» **Supplied passage**:
────────────────

Now the day is not just academics. We still have elementary school specials. One day is art, so Donny creates his artwork, then we take a picture of it and email it to the teacher. On Music day he has an additional Zoom meeting and then an assignment to complete. Gym is a few days a week so he has to log his activity for that. He also has a World Language class which includes another assignment on a specific website.
Now weather permitting, we try to fit in a break outside at some point during the day. This again is decided at the start of the day when we find out the Zoom meeting schedules. Sometimes we are lucky enough to have enough time, at the same time, to go for a walk as a family.
Now we also have Taekwondo classes, via Zoom, three days a week! This is fun, but more work. On those days, “all hands-on deck” is announced 20 minutes before class. This means we (my husband, the boys, and I) move living room furniture, vacuum, and get on our uniforms. While they get on the uniforms, I set up the laptop with Zoom. We have to use mom’s because it is the one that can hook up to the television easily, so that means me switching computers again. Class is about a half hour. Then one day a week we have a private lesson, and another day Donny has virtual dance class.

────────────────

» **Information supplied**:
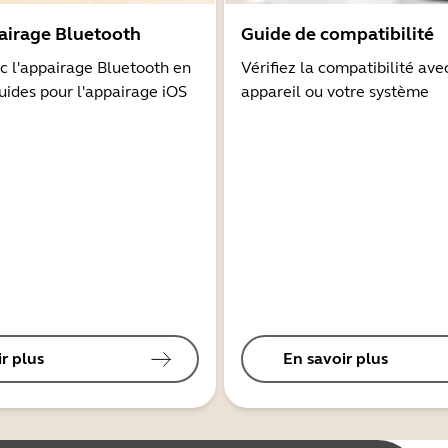
airage Bluetooth
Guide de compatibilité
 l'appairage Bluetooth en
Vérifiez la compatibilité ave
guides pour l'appairage iOS
appareil ou votre système
r plus
En savoir plus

────────────────

» **Task instructions**:
a. According to the account of the family's remote school days, how long does a Taekwondo class last?
b. What elementary school specials does the account of the family's remote school days name? List each one.
c. Continue the account of the family's remote school days from where it stops.

» **Numbered responses**:
a. About a half hour.

b. Art, Music, Gym, World Language

c.
It sounds a little hectic, but it all really works at a pretty even pace throughout the day.
Of course, it is not always pretty. We get stressed out, and we all have moments of frustration. Sometimes I can’t help with math because I just do not understand 8th grade math. Then we email the teacher and ask for ANOTHER Zoom meeting for help. Or the questions on the reading for Donny’s science are harder than we thought. Or someone today has to work on an essay and it is hard for the teachers to help, so… mom helps. Some days mom is tired and not pleasant too. We all have at least one moment a day I think. We are learning ways to help each other through these moments too!
Then before I know it, Taekwondo (or dance) is over, the boys are finished for the day, and the house is rather quiet (unless Gregg is in the guitar -again), and I think great! My turn to do my work! Yeah! I can finally grade some papers and plan for tomorrow. But once I get set up I realize… it is time to make dinner.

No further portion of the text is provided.